**EXTRAIT**.
=====

Belgicismes et québécismes

Dictionnaire des belgicismes, 2009, couverture

Dans une note d’un article paru en 2009, Wim Remysen, s’interrogeant sur l’emploi des mots canadianisme et québécisme, écrivait ceci : «Il serait tout à fait intéressant de comparer la situation canadienne avec celle qui prévaut ailleurs dans la francophonie» (p. 207 n. 2). Il se posait notamment la question du belgicisme. Deux événements se tiendront à Montréal cette semaine, qui devraient permettre d’explorer plus avant le statut des mots «régionaux» du français.

Le 18 novembre, à 19 h, l’Oreille tendue animera une table ronde intitulée «Belgicismes et québécismes : même combat ?». Elle réunira Michel Francard et Marie-Éva de Villers.

Michel Francard est professeur ordinaire à l’Université de Louvain (Belgique), où ses recherches et son enseignement portent principalement sur le français et ses différentes variations. Il a fondé le centre de recherche Valibel et il est actif dans différents réseaux internationaux centrés sur la francophonie. Il vient de publier un Dictionnaire des belgicismes aux éditions De Boeck (2010).

=====

**LISTE DES DONNÉES**.
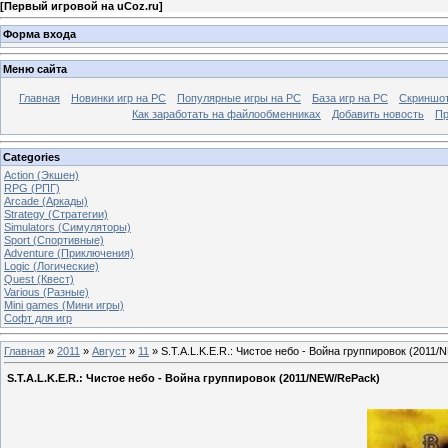
[
Первый игровой на uCoz.ru
]
Форма входа
Меню сайта
Главная
Новинки игр на PC
Популярные игры на PC
База игр на РС
Скриншот
Как заработать на файлообменниках
Добавить новость
Пр
Categories
Action (Экшен)
RPG (РПГ)
Arcade (Аркады)
Strategy (Стратегии)
Simulators (Симуляторы)
Sport (Спортивные)
Adventure (Приключения)
Logic (Логические)
Quest (Квест)
Various (Разные)
Mini games (Мини игры)
Софт для игр
Главная
»
2011
»
Август
»
11
» S.T.A.L.K.E.R.: Чистое небо - Война группировок (2011
S.T.A.L.K.E.R.: Чистое небо - Война группировок (2011/NEW/RePack)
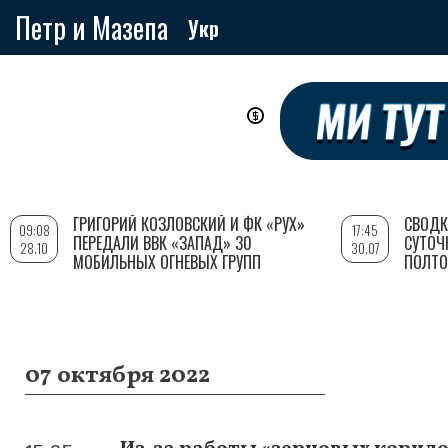
Петр и Мазепа
Укр
Перейти
к
основному
содержанию
ГРИГОРИЙ КОЗЛОВСКИЙ И ФК «РУХ»
СВОДК
09:08
17:45
ПЕРЕДАЛИ ВВК «ЗАПАД» 30
СУТОЧ
28.10
30.07
МОБИЛЬНЫХ ОГНЕВЫХ ГРУПП
ПОЛТО
07 октября 2022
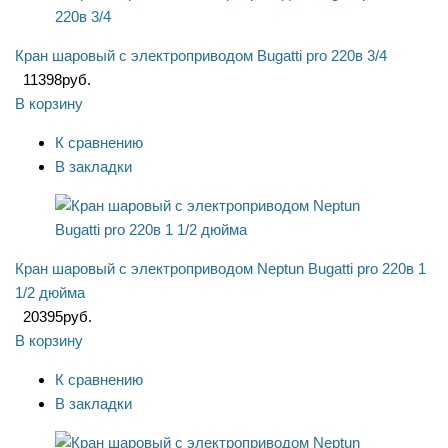
Кран шаровый с электроприводом Bugatti pro 220в 3/4
11398
руб.
В корзину
К сравнению
В закладки
Кран шаровый с электроприводом Neptun Bugatti pro 220в 1
1/2 дюйма
20395
руб.
В корзину
К сравнению
В закладки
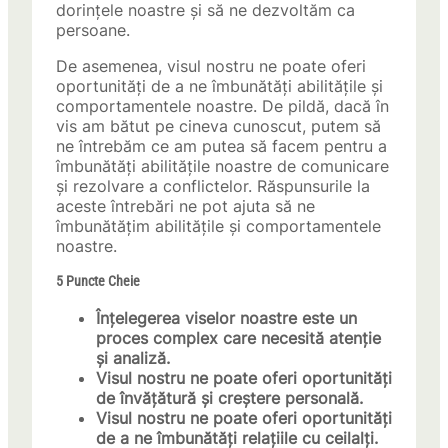
dorințele noastre și să ne dezvoltăm ca
persoane.
De asemenea, visul nostru ne poate oferi
oportunități de a ne îmbunătăți abilitățile și
comportamentele noastre. De pildă, dacă în
vis am bătut pe cineva cunoscut, putem să
ne întrebăm ce am putea să facem pentru a
îmbunătăți abilitățile noastre de comunicare
și rezolvare a conflictelor. Răspunsurile la
aceste întrebări ne pot ajuta să ne
îmbunătățim abilitățile și comportamentele
noastre.
5 Puncte Cheie
Înțelegerea viselor noastre este un
proces complex care necesită atenție
și analiză.
Visul nostru ne poate oferi oportunități
de învățătură și creștere personală.
Visul nostru ne poate oferi oportunități
de a ne îmbunătăți relațiile cu ceilalți.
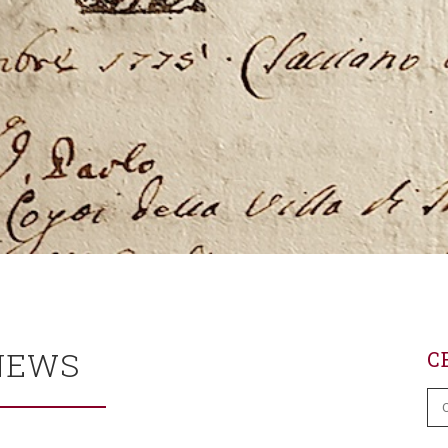
NEWS
C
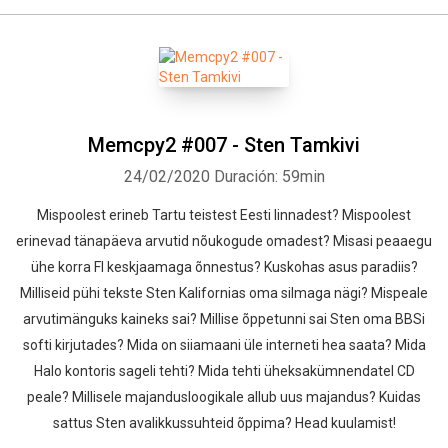
Memcpy2 #007 - Sten Tamkivi
24/02/2020
Duración: 59min
Mispoolest erineb Tartu teistest Eesti linnadest? Mispoolest
erinevad tänapäeva arvutid nõukogude omadest? Misasi peaaegu
ühe korra FI keskjaamaga õnnestus? Kuskohas asus paradiis?
Milliseid pühi tekste Sten Kalifornias oma silmaga nägi? Mispeale
arvutimänguks kaineks sai? Millise õppetunni sai Sten oma BBSi
softi kirjutades? Mida on siiamaani üle interneti hea saata? Mida
Halo kontoris sageli tehti? Mida tehti üheksakümnendatel CD
peale? Millisele majandusloogikale allub uus majandus? Kuidas
sattus Sten avalikkussuhteid õppima? Head kuulamist!
Whatsapp
Facebook
Twitter
E-mail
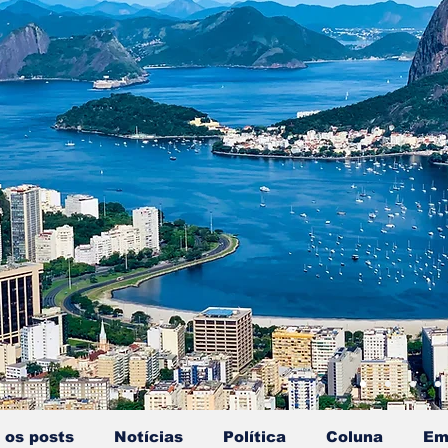
 os posts
Notícias
Política
Coluna
Em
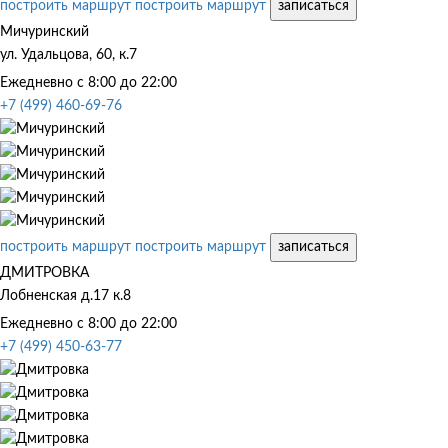
построить маршрут
построить маршрут
записаться
Мичуринский
ул. Удальцова, 60, к.7
Ежедневно с 8:00 до 22:00
+7 (499) 460-69-76
построить маршрут
построить маршрут
записаться
ДМИТРОВКА
Лобненская д.17 к.8
Ежедневно с 8:00 до 22:00
+7 (499) 450-63-77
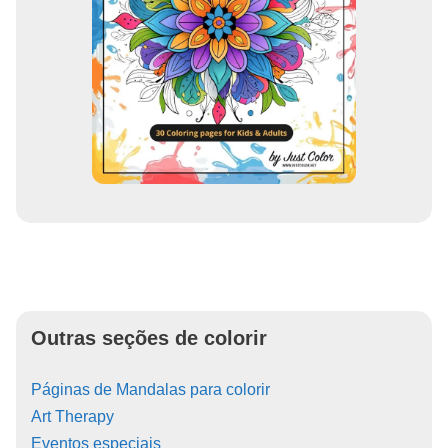
Outras seções de colorir
Páginas de Mandalas para colorir
Art Therapy
Eventos especiais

=====

**CONSIGNE 1**.
D'après l'extrait, qu'est-ce que les deux événements tenus à Montréal cette semaine-là devraient permettre ? Répondez en une à trois phrases.
**CONSIGNE 2**.
Poursuivez le texte sur les belgicismes et les québécismes à partir de sa dernière phrase.

**VOTRE RÉPONSE 1**.
Ils devraient permettre d'explorer plus avant le statut des mots « régionaux » du français. L'extrait les présente à la suite de la note où Wim Remysen jugeait intéressant de comparer la situation canadienne avec celle d'ailleurs dans la francophonie, en s'interrogeant notamment sur le belgicisme.

**VOTRE RÉPONSE 2**.
Marie-Éva de Villers est chercheuse agrégée à HEC Montréal, où elle dirige l’équipe qui met en œuvre la politique de la qualité de la communication auprès de l’ensemble des étudiants. Une version numérique de son Multidictionnaire de la langue française (Montréal, Québec Amérique, 2009) sera mise en ligne à l’automne 2010.

La table ronde se tiendra à la librairie Le port de tête, 262, avenue Mont-Royal Est, Montréal. Elle est organisée par le Département des littératures de langue française de l’Université de Montréal, le Centre de recherche interuniversitaire sur la littérature et la culture québécoises (CRILCQ) et la Délégation Québec Wallonie-Bruxelles au Québec, avec la participation de Radio Spirale. L’entrée est libre.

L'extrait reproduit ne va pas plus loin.